Apache DataFusion Comet can operate directly on the Arrow columnar batches returned by spark-adbc, avoiding Spark's columnar-to-row conversion for downstream operations like joins, filters, and aggregations. To enable this, configure Comet's experimental sparkToColumnar feature to accept BatchScan as a columnar source:

val spark = SparkSession.builder()
  .config("spark.sql.extensions", "org.apache.comet.CometSparkSessionExtensions")
  .config("spark.comet.enabled", "true")
  .config("spark.comet.exec.enabled", "true")
  .config("spark.comet.exec.all.enabled", "true")
  .config("spark.comet.sparkToColumnar.enabled", "true")
  .config("spark.comet.sparkToColumnar.supportedOperatorList",
    "Range,InMemoryTableScan,RDDScan,BatchScan")
  .getOrCreate()

This replaces Spark's ColumnarToRow with Comet's CometSparkColumnarToColumnar bridge, keeping the entire pipeline columnar through DataFusion's native execution engine.

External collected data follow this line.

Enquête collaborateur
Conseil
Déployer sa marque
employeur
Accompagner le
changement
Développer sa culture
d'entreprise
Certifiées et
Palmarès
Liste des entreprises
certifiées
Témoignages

Note: CometSparkColumnarToColumnar is not zero-copy — it reads values element-by-element from Spark's ColumnVector API and writes them into new Arrow vectors for Comet's native format, even though the source data is already Arrow-backed. This adds conversion overhead at the scan boundary, but all subsequent operations (joins, filters, aggregations) run natively in DataFusion without further conversion.